START RECORDS
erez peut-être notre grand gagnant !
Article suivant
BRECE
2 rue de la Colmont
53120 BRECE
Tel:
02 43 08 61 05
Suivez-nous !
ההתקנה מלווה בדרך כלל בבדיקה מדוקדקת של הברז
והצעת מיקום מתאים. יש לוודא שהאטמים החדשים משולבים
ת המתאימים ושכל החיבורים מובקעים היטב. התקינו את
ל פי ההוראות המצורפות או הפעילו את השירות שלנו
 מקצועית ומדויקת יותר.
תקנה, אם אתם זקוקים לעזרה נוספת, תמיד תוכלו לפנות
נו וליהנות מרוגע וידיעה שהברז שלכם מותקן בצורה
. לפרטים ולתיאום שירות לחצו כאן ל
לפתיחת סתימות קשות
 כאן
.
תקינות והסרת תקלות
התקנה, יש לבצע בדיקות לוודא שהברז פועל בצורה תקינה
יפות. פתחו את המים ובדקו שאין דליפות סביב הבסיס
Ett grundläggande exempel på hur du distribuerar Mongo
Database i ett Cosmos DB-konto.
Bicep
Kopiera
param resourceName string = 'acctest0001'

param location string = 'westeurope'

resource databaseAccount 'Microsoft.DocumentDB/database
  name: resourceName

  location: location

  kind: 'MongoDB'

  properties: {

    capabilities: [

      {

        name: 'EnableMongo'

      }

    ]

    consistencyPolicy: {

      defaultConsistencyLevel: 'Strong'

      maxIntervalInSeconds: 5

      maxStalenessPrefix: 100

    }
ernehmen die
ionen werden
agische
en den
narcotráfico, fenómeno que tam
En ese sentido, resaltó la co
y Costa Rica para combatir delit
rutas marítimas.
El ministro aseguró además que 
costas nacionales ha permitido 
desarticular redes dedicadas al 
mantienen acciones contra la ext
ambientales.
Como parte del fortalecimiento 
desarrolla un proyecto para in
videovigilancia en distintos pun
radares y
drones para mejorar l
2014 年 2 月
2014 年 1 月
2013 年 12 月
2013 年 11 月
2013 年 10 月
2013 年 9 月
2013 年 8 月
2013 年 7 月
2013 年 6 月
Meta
END RECORDS
ASSIGNED TASK: Reproduce the material above without any change, starting at its first line and ending with the line that contains "תקנה, אם אתם", including both of those lines.

YOUR RESPONSE:
erez peut-être notre grand gagnant !
Article suivant
BRECE
2 rue de la Colmont
53120 BRECE
Tel:
02 43 08 61 05
Suivez-nous !
ההתקנה מלווה בדרך כלל בבדיקה מדוקדקת של הברז
והצעת מיקום מתאים. יש לוודא שהאטמים החדשים משולבים
ת המתאימים ושכל החיבורים מובקעים היטב. התקינו את
ל פי ההוראות המצורפות או הפעילו את השירות שלנו
 מקצועית ומדויקת יותר.
תקנה, אם אתם זקוקים לעזרה נוספת, תמיד תוכלו לפנות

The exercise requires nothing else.